== Given entries ==
- - -

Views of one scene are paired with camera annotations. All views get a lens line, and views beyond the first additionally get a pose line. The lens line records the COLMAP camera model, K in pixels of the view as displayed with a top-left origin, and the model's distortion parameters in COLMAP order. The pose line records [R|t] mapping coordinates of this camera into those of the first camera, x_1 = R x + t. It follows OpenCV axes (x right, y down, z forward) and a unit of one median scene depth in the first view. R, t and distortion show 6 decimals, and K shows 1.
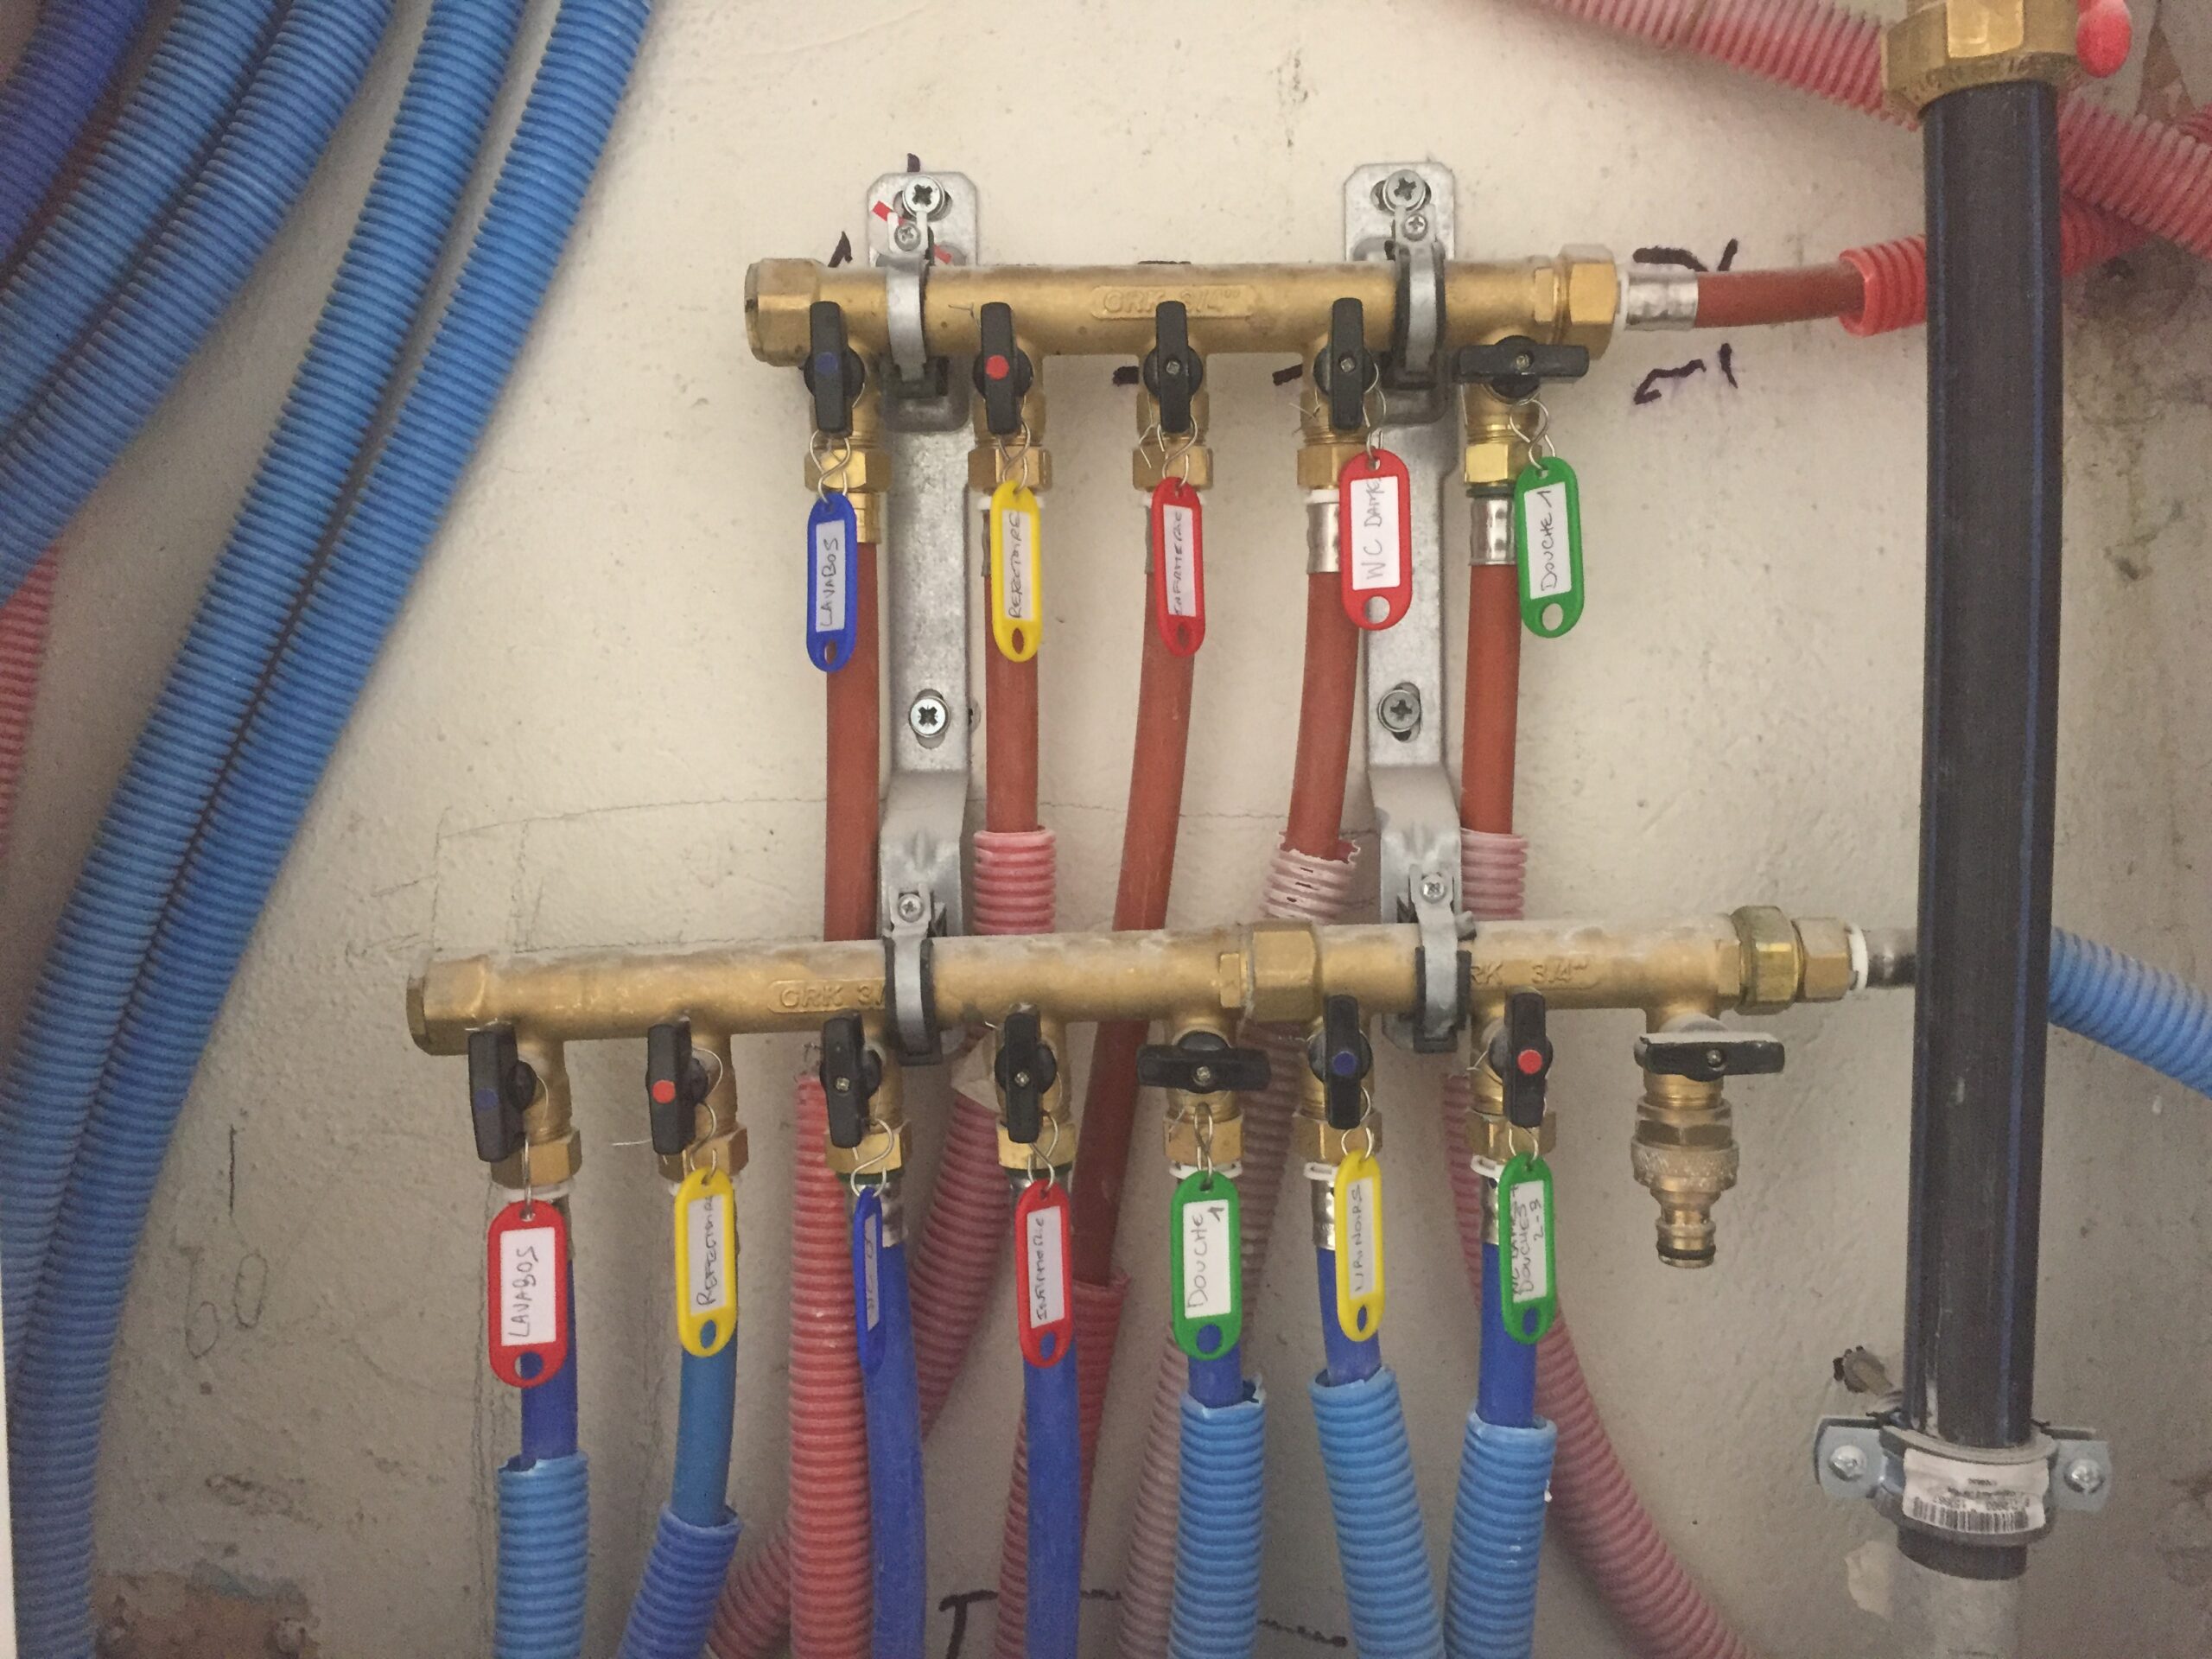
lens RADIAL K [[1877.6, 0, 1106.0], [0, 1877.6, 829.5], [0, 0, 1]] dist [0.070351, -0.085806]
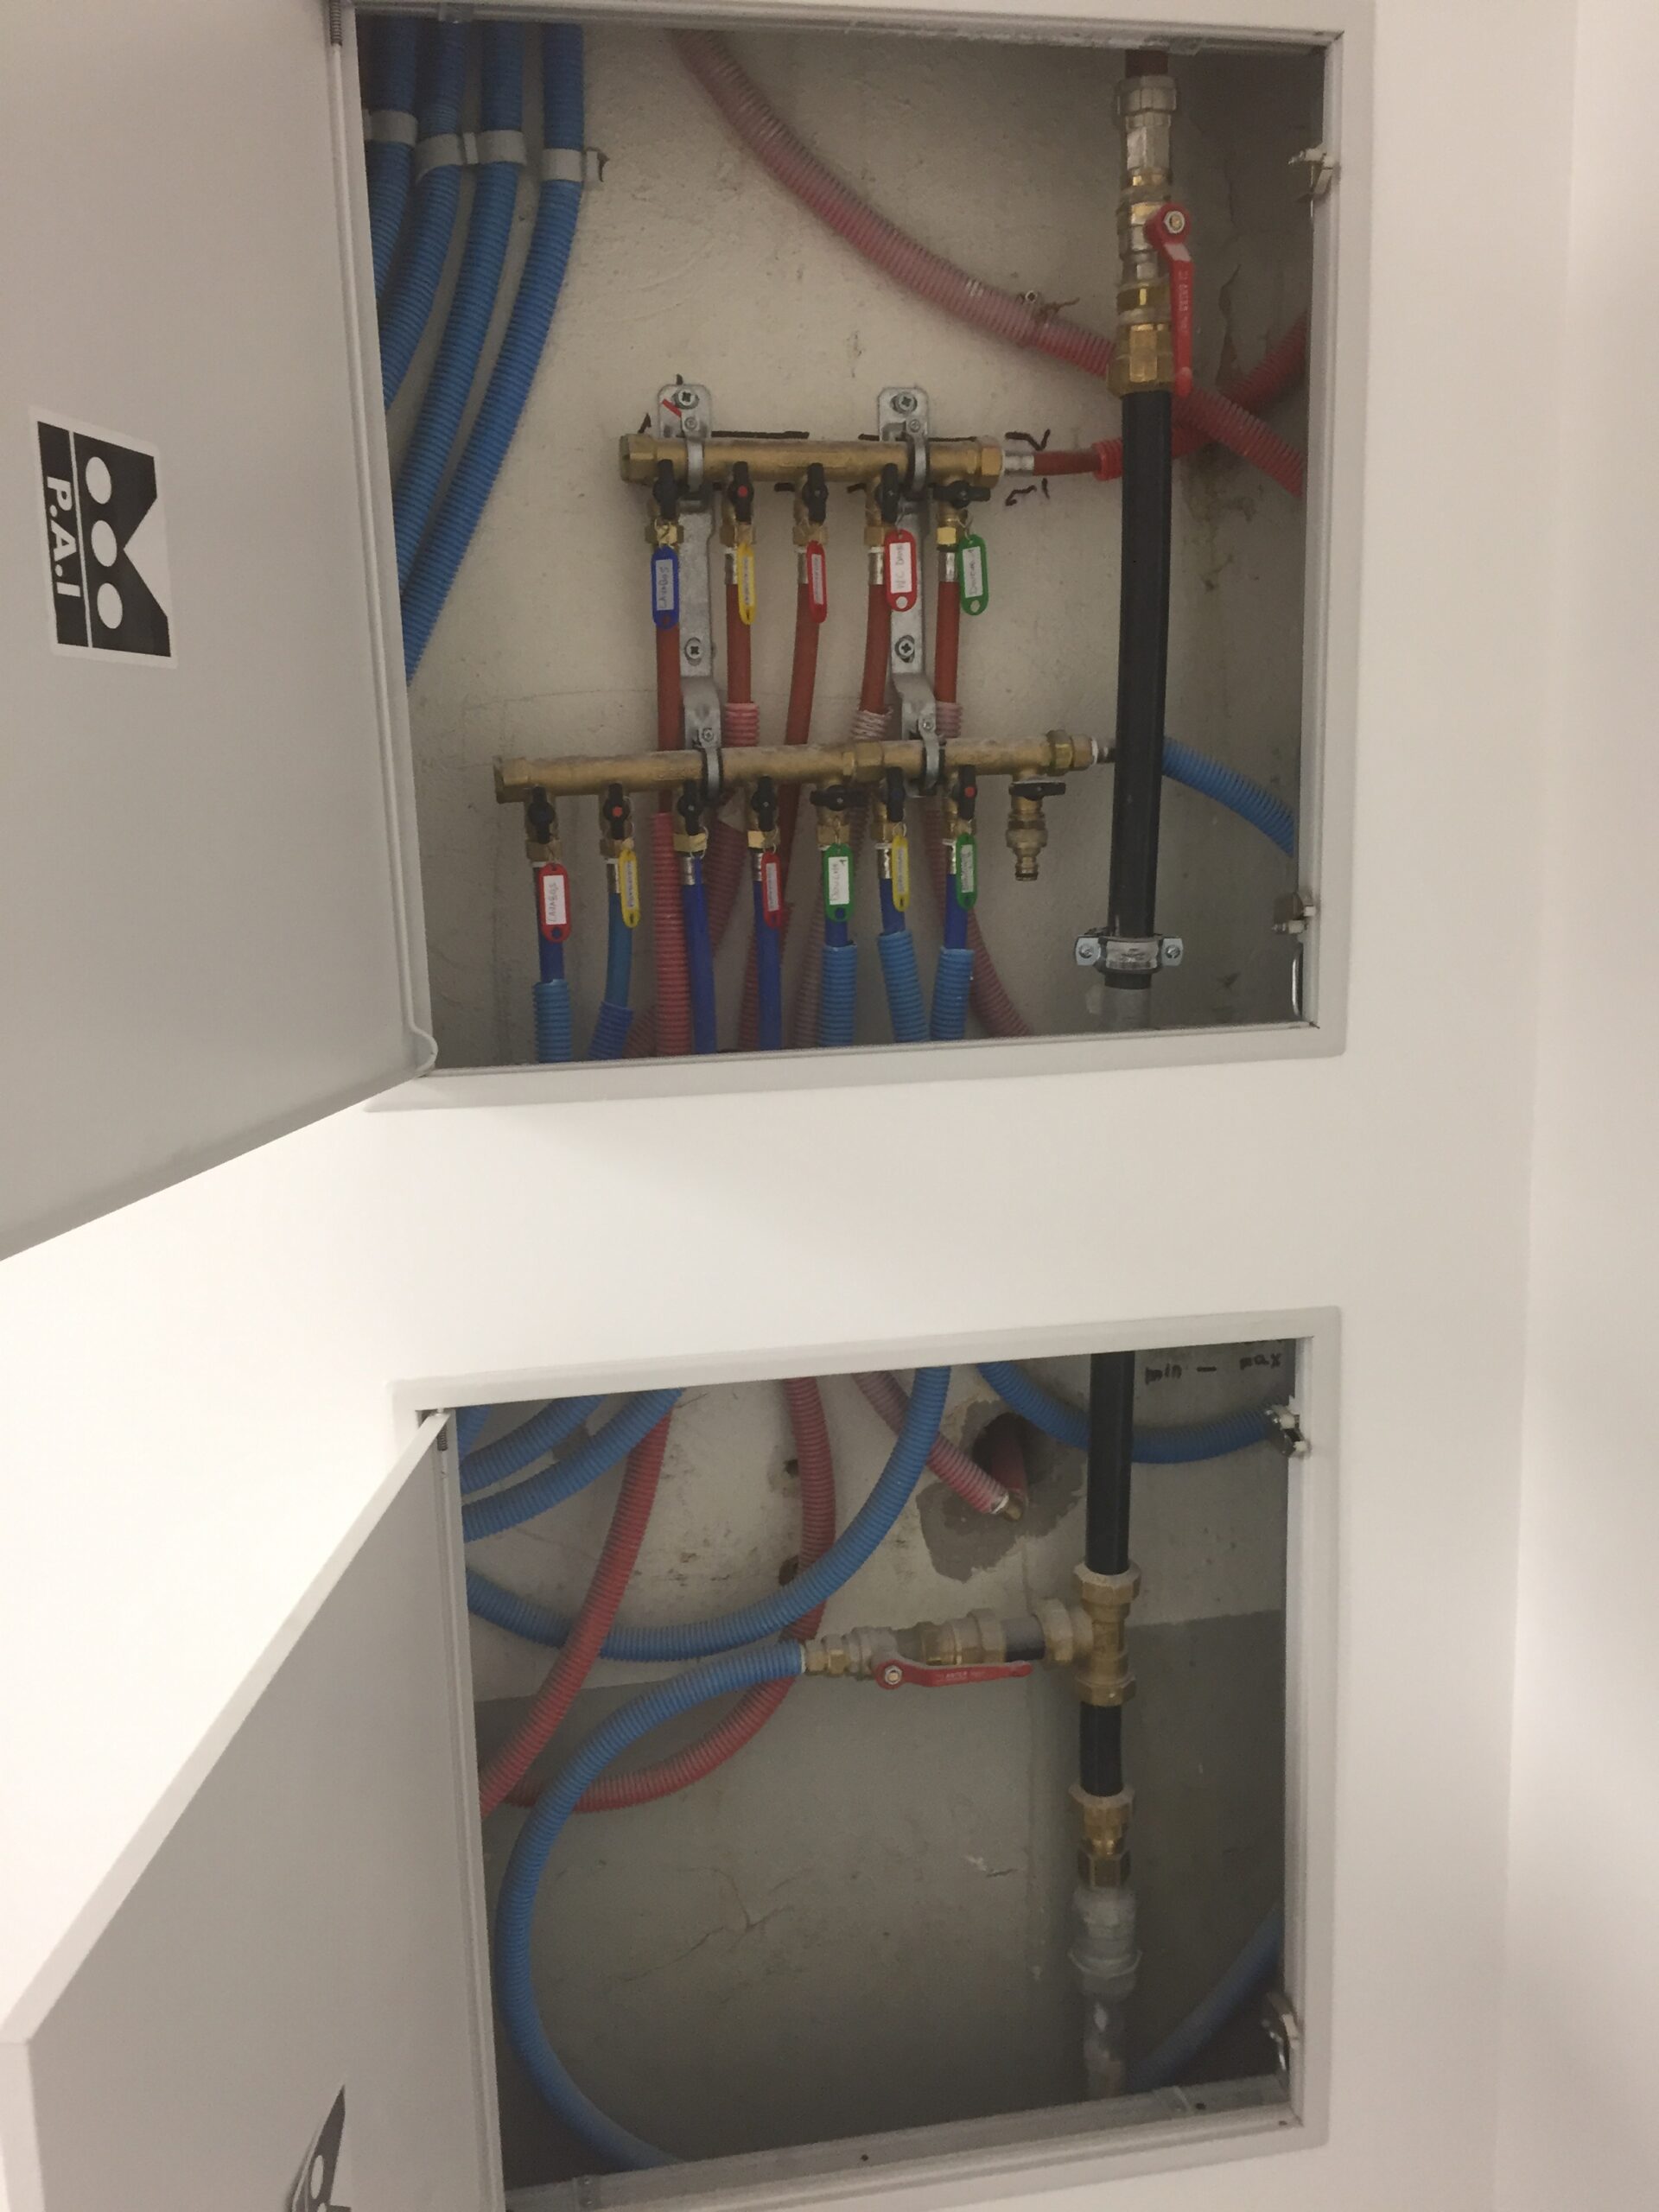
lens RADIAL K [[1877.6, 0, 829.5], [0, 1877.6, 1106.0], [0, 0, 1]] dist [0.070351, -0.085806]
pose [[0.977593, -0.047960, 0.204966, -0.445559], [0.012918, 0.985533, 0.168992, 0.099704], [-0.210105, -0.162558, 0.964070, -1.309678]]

- - -

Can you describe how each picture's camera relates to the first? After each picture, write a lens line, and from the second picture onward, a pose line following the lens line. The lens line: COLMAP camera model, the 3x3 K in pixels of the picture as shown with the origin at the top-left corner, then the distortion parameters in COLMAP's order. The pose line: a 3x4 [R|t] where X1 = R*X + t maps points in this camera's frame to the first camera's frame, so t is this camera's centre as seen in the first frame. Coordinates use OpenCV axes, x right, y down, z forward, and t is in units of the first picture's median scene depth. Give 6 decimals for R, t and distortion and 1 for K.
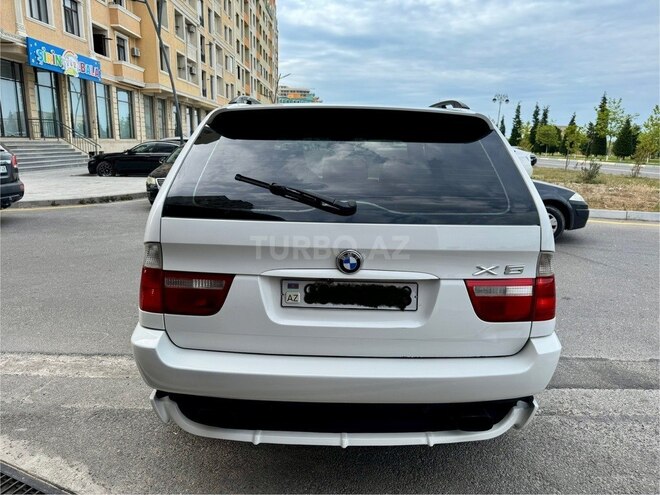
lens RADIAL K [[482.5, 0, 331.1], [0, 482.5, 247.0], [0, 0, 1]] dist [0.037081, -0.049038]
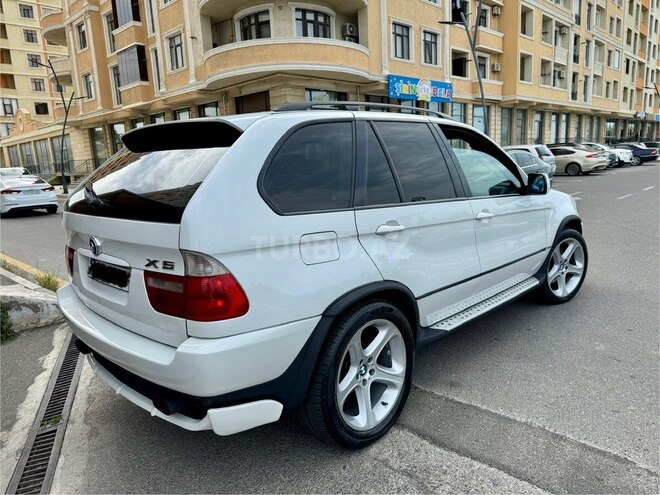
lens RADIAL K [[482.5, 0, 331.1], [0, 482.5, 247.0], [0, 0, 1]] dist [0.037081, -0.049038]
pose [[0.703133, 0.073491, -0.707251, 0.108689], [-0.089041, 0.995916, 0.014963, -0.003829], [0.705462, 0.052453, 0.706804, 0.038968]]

- - -

== The task ==
Change "relates to" to "compares with" in the lines between the one holding "Can you describe" and the one holding "0.052453, 0.706804, 0.038968]]", inclusive, and reproduce those lines with nothing else altered. Leave the pictures out of your answer.

== Response box ==
Can you describe how each picture's camera compares with the first? After each picture, write a lens line, and from the second picture onward, a pose line following the lens line. The lens line: COLMAP camera model, the 3x3 K in pixels of the picture as shown with the origin at the top-left corner, then the distortion parameters in COLMAP's order. The pose line: a 3x4 [R|t] where X1 = R*X + t maps points in this camera's frame to the first camera's frame, so t is this camera's centre as seen in the first frame. Coordinates use OpenCV axes, x right, y down, z forward, and t is in units of the first picture's median scene depth. Give 6 decimals for R, t and distortion and 1 for K.
lens RADIAL K [[482.5, 0, 331.1], [0, 482.5, 247.0], [0, 0, 1]] dist [0.037081, -0.049038]
lens RADIAL K [[482.5, 0, 331.1], [0, 482.5, 247.0], [0, 0, 1]] dist [0.037081, -0.049038]
pose [[0.703133, 0.073491, -0.707251, 0.108689], [-0.089041, 0.995916, 0.014963, -0.003829], [0.705462, 0.052453, 0.706804, 0.038968]]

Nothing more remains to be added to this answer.